I am sorry in advance if this sounds insensitive given how some are struggling but I don't know where else to post. I'm at £3 mil liquid now (mainly own business started at 20, if I sold this it would be a considerably higher number) and don't know what the hell I am doing with my life anymore.
Split from DP a few months ago, don't work anymore (I used to work as a medical doctor), spent christmas alone other than a visit to brother. It's almost like life is too easy now and there's no reason to get out of bed anymore, I have little passion for anything and I've still got another 60 years of this to go. When I was younger I was an extremely driven person but now I'm just a shadow of that.
My childhood wasn't bad enough for me to be taken into care but it was terrible and I don't see them anymore.

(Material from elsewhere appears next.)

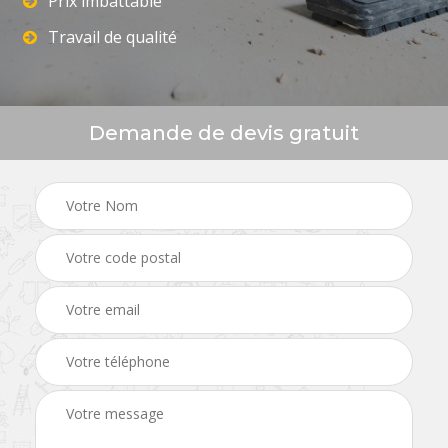
Prix imbattable
Travail de qualité
Demande de devis gratuit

I'm only close to my brother who has always had mental health issues but they have worsened significantly since he was signed off with "fibromyalgia" and does nothing all day.
I want DC but am still in shock from my ex-leaving, it was related to money even though I never criticised/cared about his income at all (consultant dr so not low at all) he kept being insecure and making issues whenever I wanted to do anything expensive and pay for him. I am lucky to have close friends who don't care but have had plenty of nasty/catty responses from random people for no reason whatsoever.
I don't really know where I'm going but I just feel so lost. Wondering if there's anyone here who went through the same thing? Merry christmas.